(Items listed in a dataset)
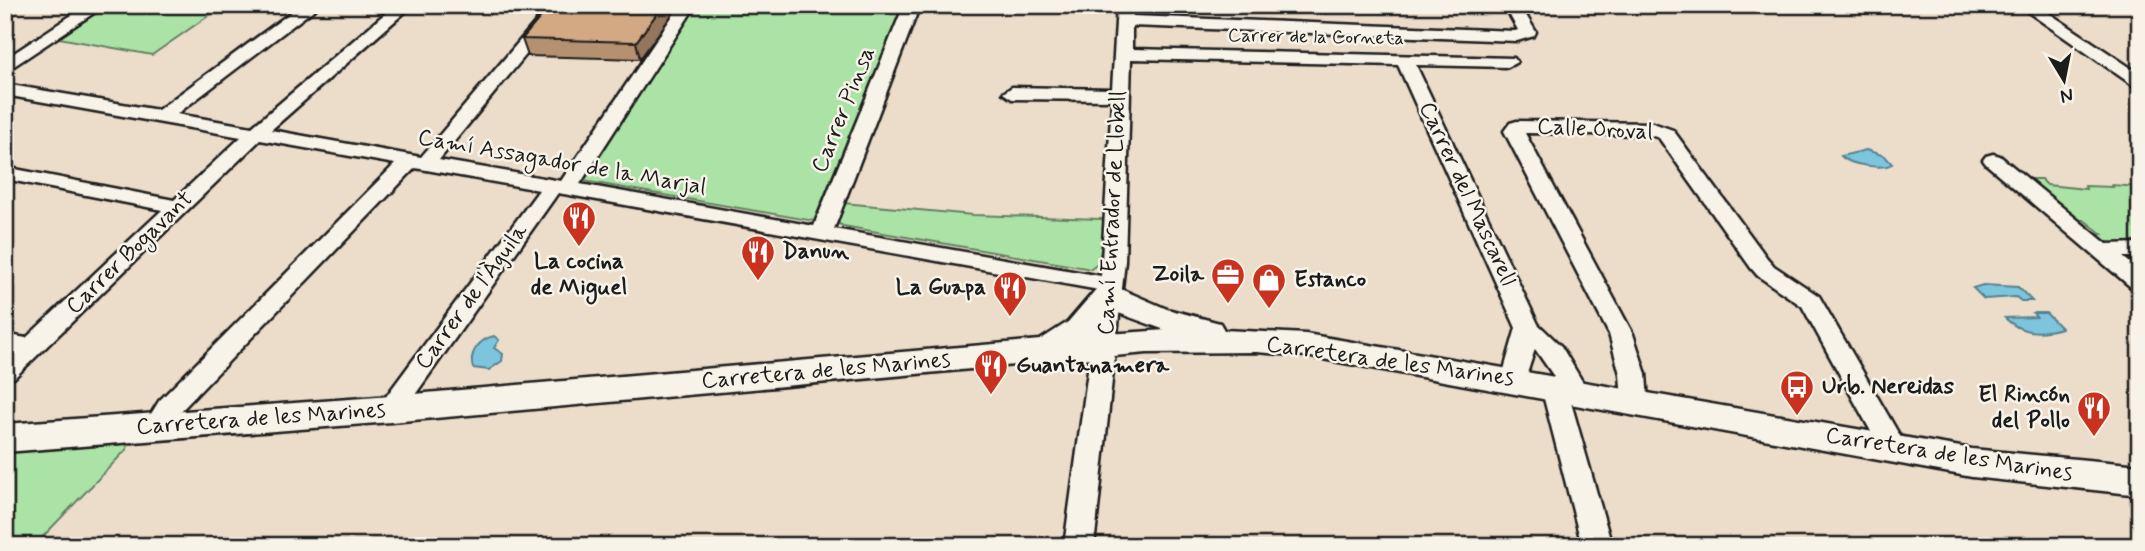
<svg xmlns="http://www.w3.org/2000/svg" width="2145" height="551" font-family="Mynerve,sans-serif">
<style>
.green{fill:#abe3a7;stroke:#648062;stroke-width:2}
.water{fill:#7cc5dc;stroke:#56818f;stroke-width:2}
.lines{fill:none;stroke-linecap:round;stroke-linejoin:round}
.minor-casing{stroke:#1c1c1c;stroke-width:5}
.secondary-casing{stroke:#1c1c1c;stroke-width:5}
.minor{fill:#f7f3e8;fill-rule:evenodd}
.secondary{fill:#f7f3e8;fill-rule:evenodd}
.wall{fill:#b59172;stroke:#1c1c1c;stroke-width:2}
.shaded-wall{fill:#94765c;stroke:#1c1c1c;stroke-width:2}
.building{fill:#d3a984;stroke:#1c1c1c;stroke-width:2}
.labels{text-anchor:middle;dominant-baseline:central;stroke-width:5;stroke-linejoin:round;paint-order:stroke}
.far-street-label{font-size:19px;fill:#1c1c1c;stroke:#f7f3e8}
.street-label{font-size:23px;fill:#1c1c1c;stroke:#f7f3e8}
.poi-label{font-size:23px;font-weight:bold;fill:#1c1c1c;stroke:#f7f3e8;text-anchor:start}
</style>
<rect width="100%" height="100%" fill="#ecddca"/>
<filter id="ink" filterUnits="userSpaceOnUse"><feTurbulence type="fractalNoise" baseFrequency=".0143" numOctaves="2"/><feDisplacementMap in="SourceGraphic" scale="14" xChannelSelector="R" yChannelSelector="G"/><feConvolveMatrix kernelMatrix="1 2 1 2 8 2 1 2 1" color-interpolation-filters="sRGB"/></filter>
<g filter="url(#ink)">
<!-- green -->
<path class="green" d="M107,5H224L152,55L59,38Z
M697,5H903L814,221L584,181Z
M2026,179H2041L2047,185L2086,189L2085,186L2113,187L2112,185L2140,187V244L2113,245L2092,235L2102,234L2084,220H2074Z
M843,203L973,215L1101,219L1107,222L1098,264L1091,269L843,226L839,224L838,219Z
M123,443L128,446L126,450L34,546H5V453Z"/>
<!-- water -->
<path class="water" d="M1866,150L1885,156L1892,164C1882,170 1849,165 1841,156Z
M1983,285L2018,287L2032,301H2021L2016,297L1984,299L1973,288Z
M2033,313H2046L2061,328C2040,334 2021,334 2005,318L2036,317Z
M494,336L499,340L494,348L503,354L502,361L489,370L473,368C468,353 480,339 494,336Z"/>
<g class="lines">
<!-- minor casing -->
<g class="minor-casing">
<path id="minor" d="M87,5H106L5,72V59Z
M301,5H320L177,114L252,127L395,5H413L271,130L421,157L550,5H567L439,160L561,181L680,5H696L580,184L814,226L904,5H920L834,229L1101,276L1112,100L1012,99L1003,93L1012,87L1112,89L1117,5H1133V16L1515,31L1518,30L1504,5H1520L1536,32L1534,36L1517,41L1132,26V49L1514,58L1517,62L1508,67L1416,65L1538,324L1561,346L1588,391L1584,397L1570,399L1612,546H1582L1541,387L1545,381L1555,378L1535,349L1523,386L1514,389L1505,386L1501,380L1516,328L1398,65L1131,59L1125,261L1094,546H1064L1099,290L558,193L400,416L391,418L382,416L378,409L382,402L539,190L415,168L177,415L165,434L156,437L147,434L143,427L159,401L395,164L260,140L14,378L5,381V357L12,351L5,350V334L26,338L162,210L5,179V167L174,200L241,137L5,95V84L158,110Z
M2018,5H2037L2140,74V87L2134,86Z
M2129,5H2140V10L2131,8Z
M1517,121L1653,123L1673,130L1767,258L1774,266L1819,296L1908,450L1905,457L1895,460L1885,457L1802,306L1758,276L1751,268L1659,138L1650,135L1525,133L1633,334L1646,374L1648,401L1644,407L1635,410L1626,407L1622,401L1620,374L1609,334L1504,131L1510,123Z
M1993,154L2000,156L2107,244L2140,243V257H2123L2140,271V290L2132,288L1986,164L1983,160L1986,156Z"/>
</g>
<!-- secondary casing -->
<g class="secondary-casing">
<path id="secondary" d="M1109,284L1167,309L1220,323L1224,330L1306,334L1972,449L2140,465V495L1972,477L1306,356L1256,352L1147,353L391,422L5,452V424L391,396L1040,340L1068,322L1098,287ZM1113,311L1165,330L1094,335Z"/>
</g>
<!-- minor -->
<use href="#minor" class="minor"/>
<!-- secondary -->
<use href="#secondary" class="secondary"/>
</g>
<!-- wall -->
<path class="wall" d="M557,5H679L640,59L528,56L522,39Z"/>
<!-- shaded-wall -->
<path class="shaded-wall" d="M663,5H679L640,59L636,42Z"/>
<!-- building -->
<path class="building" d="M557,5H663L636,42L522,39L544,13Z"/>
</g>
<!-- icons -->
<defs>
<g id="restaurant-pin" transform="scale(1.75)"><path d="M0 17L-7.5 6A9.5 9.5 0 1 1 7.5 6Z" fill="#c8321e" stroke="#f7f3e8"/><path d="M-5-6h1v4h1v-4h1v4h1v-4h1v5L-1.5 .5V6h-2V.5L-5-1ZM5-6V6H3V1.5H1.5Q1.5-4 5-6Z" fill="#fff"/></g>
<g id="office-pin" transform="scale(1.75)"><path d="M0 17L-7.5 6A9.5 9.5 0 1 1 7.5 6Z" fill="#c8321e" stroke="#f7f3e8"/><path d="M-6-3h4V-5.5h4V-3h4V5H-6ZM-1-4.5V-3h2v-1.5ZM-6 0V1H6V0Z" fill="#fff"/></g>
<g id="shop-pin" transform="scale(1.75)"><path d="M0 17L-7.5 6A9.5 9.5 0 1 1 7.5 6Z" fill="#c8321e" stroke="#f7f3e8"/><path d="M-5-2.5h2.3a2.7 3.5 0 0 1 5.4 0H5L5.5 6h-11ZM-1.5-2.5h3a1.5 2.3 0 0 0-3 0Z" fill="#fff"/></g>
<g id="bus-pin" transform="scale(1.75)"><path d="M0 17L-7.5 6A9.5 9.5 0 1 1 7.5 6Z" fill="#c8321e" stroke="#f7f3e8"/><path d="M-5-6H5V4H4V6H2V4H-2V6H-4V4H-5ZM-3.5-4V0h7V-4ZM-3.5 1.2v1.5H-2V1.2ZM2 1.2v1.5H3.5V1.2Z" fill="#fff"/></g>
</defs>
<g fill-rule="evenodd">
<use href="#restaurant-pin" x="579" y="218"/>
<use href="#restaurant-pin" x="758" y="252"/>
<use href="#office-pin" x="1228" y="275"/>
<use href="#shop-pin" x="1269" y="280"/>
<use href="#restaurant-pin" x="1010" y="288"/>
<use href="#restaurant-pin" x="991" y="366"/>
<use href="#bus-pin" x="1797" y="387"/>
<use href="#restaurant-pin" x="2094" y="408"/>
</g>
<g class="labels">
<!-- far-street labels -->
<g class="far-street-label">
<text transform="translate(1316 37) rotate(1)">Carrer de la Corneta</text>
</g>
<!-- street labels -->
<g class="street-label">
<text transform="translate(844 110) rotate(-68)">Carrer Pinsa</text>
<text transform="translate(1595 130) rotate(3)">Calle Oroval</text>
<text transform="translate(562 163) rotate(10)">Camí Assagador de la Marjal</text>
<text transform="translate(1467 194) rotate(65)">Carrer del Mascarell</text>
<text transform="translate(1113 213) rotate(-87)">Camí Entrador de Llobell</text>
<text transform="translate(130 253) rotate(-44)">Carrer Bogavant</text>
<text transform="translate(472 297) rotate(-54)">Carrer de l'Àguila</text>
<text transform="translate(1390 362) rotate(8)">Carretera de les Marines</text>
<text transform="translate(826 371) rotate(-5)">Carretera de les Marines</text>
<text transform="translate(261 419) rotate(-4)">Carretera de les Marines</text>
<text transform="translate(1949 455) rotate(9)">Carretera de les Marines</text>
</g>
<!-- poi labels -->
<g class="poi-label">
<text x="782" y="252">Danun</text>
<text x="579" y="262" text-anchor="middle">La cocina<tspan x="579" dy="26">de Miguel</tspan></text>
<text x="1204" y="275" text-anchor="end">Zoila</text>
<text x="1294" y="280">Estanco</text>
<text x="986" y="288" text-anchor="end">La Guapa</text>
<text x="1016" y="366">Guantanamera</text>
<text x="1822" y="387">Urb. Nereidas</text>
<text x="2070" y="395" text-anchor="end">El Rincón<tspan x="2070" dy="26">del Pollo</tspan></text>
</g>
</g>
<!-- margin -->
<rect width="2145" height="551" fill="none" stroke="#f7f3e8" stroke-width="28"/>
<rect x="14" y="14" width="2117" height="523" fill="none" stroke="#1c1c1c" stroke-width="2.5" filter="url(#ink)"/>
<!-- north arrow -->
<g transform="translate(2064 80) rotate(170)" stroke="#f7f3e8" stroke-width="5" paint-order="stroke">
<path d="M0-5L12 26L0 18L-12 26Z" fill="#1c1c1c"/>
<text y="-10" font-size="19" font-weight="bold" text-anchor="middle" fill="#1c1c1c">N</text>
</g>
</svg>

▸ Problem requirements:
Check each line of the records above, and copy those that hold the word "lines".

▸ Response box:
.lines{fill:none;stroke-linecap:round;stroke-linejoin:round}
<g class="lines">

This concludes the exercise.